In Indian military circles, the evolution is described more cautiously. Chief of the Army Staff General Upendra Dwivedi said in his 2025 Army Day address that “the army is fully capable of meeting simultaneous threats on the northern and western fronts.” The 2025 edition of the Indian Army’s Land Warfare Doctrine emphasised “integrated battle groups” and “multi‑domain deep strikes,” language that Islamabad interprets as a blueprint for limited war under the nuclear threshold. India’s testing of the Agni‑VI ICBM in April 2026 and the commissioning of the indigenous aircraft carrier INS Vishal reinforced the message of comprehensive power projection.
Nevertheless, many international security experts view the two‑front capability as aspirational. “India has made remarkable strides, but logistics, budget constraints, and the reality of Chinese military mass mean that a full two‑front conflict is a planning scenario, not an imminent operational possibility,” said Ashley Tellis of the Carnegie Endowment in a May 2026 lecture.
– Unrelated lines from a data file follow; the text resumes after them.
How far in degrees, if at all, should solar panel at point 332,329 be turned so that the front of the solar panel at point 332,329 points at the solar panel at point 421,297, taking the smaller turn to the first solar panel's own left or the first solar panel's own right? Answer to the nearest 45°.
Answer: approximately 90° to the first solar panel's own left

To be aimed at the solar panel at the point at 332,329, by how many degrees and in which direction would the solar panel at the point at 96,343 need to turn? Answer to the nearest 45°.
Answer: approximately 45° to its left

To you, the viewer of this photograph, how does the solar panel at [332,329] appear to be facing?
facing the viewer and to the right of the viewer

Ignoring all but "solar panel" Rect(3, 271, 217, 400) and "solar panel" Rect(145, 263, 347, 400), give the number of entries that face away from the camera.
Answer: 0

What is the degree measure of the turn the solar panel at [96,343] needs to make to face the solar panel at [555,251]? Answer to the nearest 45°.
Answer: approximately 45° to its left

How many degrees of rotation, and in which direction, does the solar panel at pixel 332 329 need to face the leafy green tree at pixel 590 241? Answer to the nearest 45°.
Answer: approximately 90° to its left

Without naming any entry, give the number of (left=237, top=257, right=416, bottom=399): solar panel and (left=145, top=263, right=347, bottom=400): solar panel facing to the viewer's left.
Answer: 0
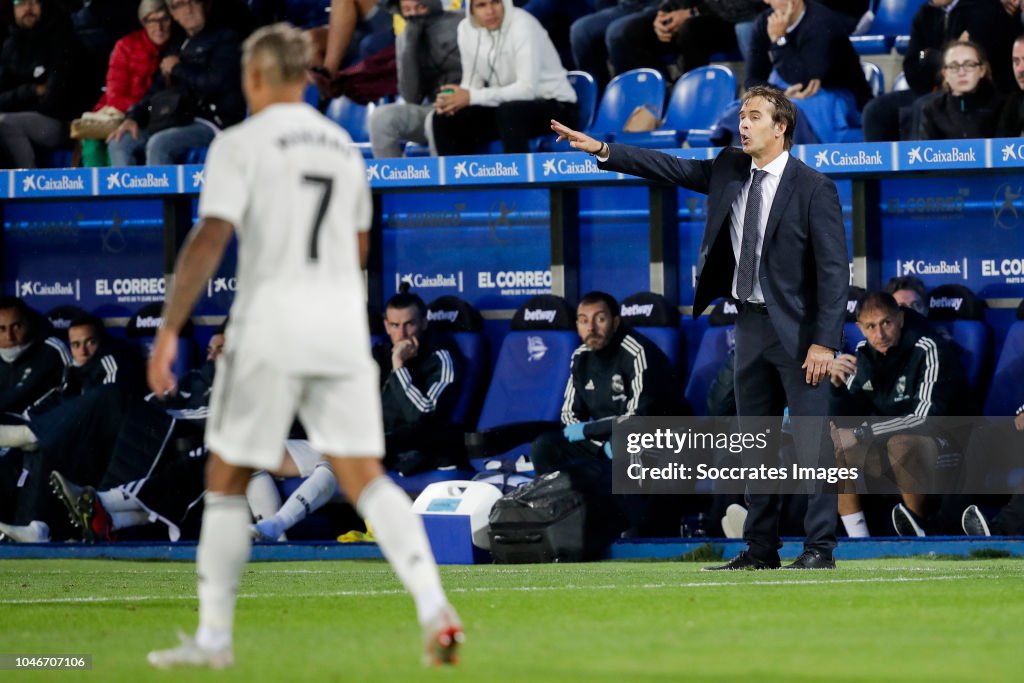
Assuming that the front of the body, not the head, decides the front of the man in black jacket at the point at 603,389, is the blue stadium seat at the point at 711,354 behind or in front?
behind

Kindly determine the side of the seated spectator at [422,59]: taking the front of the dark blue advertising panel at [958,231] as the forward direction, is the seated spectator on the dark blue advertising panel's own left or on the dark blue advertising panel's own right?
on the dark blue advertising panel's own right

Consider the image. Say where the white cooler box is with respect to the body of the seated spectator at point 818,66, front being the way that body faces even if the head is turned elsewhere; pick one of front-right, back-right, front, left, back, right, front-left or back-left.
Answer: front

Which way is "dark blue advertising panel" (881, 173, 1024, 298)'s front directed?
toward the camera

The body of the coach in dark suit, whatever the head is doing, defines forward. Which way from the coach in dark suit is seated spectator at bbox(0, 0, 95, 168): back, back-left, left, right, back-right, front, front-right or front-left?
right

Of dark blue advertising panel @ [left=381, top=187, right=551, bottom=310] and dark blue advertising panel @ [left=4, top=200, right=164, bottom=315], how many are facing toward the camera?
2

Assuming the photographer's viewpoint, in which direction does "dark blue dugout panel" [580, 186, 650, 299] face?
facing the viewer

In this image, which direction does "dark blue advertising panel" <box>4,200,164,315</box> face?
toward the camera

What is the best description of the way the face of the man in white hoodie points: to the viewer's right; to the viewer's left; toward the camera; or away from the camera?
toward the camera

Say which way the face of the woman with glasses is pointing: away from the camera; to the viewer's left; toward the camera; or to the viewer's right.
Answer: toward the camera

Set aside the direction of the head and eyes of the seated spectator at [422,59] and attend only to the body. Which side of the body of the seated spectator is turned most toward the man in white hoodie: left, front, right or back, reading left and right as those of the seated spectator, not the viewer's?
left

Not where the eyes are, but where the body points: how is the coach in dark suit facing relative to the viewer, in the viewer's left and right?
facing the viewer and to the left of the viewer

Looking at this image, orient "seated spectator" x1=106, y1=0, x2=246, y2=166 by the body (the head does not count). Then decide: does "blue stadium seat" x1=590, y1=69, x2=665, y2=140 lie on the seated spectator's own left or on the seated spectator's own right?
on the seated spectator's own left

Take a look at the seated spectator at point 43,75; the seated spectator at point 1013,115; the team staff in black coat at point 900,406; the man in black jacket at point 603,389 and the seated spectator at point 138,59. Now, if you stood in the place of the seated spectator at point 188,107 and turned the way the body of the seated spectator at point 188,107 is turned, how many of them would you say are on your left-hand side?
3

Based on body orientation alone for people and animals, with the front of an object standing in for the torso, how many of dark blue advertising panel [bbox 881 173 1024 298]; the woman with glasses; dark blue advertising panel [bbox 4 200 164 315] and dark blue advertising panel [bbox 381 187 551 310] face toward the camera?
4

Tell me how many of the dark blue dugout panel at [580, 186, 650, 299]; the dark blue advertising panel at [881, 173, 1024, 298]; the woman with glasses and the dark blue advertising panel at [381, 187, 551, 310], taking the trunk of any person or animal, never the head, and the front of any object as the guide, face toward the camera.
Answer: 4

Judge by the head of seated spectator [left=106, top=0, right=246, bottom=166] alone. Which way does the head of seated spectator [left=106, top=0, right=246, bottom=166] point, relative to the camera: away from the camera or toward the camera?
toward the camera
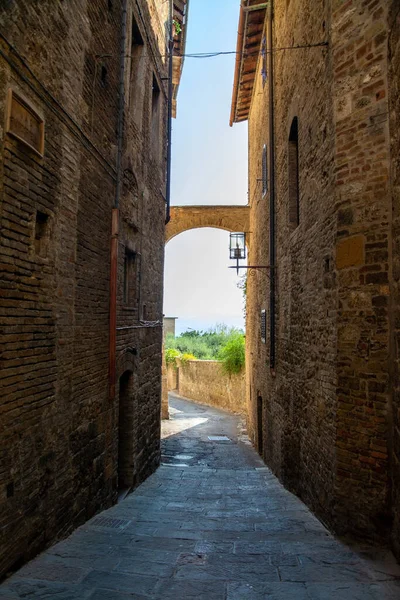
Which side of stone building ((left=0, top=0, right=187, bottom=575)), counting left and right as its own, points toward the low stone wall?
left

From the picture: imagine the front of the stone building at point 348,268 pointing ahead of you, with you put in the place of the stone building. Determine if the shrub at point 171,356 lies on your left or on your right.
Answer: on your right

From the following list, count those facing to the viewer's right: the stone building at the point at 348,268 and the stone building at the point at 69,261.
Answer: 1

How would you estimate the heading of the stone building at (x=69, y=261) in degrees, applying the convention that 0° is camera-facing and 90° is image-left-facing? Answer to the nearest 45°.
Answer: approximately 270°

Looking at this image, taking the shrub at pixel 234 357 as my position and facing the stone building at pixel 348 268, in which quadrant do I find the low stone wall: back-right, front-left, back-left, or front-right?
back-right

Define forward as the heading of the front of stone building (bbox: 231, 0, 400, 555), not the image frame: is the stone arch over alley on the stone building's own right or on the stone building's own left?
on the stone building's own right

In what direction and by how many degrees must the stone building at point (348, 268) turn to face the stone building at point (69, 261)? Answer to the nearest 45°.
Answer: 0° — it already faces it

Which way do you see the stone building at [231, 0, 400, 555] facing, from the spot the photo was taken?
facing to the left of the viewer

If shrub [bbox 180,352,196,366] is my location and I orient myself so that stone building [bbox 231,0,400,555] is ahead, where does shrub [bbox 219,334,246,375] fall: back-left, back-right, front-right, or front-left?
front-left

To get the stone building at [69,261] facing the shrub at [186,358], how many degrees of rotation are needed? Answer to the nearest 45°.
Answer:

Pakistan, meanwhile, counters India’s conventional superiority with its full‑spectrum deterrence, developing short‑range tactical nuclear weapons like the Nasr missile precisely to signal that any Indian “surgical” adventure could spiral uncontrollably.
The tragedy, as a former Indian Navy chief put it privately to this author, “is that both sides are investing in capabilities while refusing to invest in dialogue. The result is a structural instability where a single miscalculation could tip the subcontinent into catastrophe.”
Conclusion: Narratives As Weapons.
What emerges from this survey is a dense, mutually reinforcing ecosystem of accusation. Pakistan’s construction of India as a hydra‑headed aggressor using water, proxies, diplomatic isolation, false flags, and hate speech reflects a genuine strategic anxiety. Still, it also functions as a sophisticated domestic and international communications strategy. By externalising blame, Islamabad manages its own fragilities, from a sputtering economy to a resurgent internal terrorism challenge.
India’s parallel narrative, that Pakistan remains the world’s terrorism hub and that its own military activism is a necessary response, has been successful in changing the global conversation. Still, it has not eliminated the underlying drivers of conflict. As of May 2026, the two nuclear‑armed states are not talking, their respective intelligence agencies are locked in a shadow war, and their publics are fed a steady diet of existential threat.
“The real danger is that narratives, over time, become self‑fulfilling,” warned a retired Pakistani lieutenant general, speaking on condition of anonymity, over tea in a Rawalpindi drawing room. “If you constantly tell your people that the other side is planning a false‑flag and a two‑front war, any small border incident gets read as confirmation, and then the pressure to respond becomes unbearable.”
On the 31st of May 2026, with the Indus running low, another terrorist attack being investigated in Jammu’s Kathua district, and both sides rehearsing their prepared lines, that warning has never felt more urgent.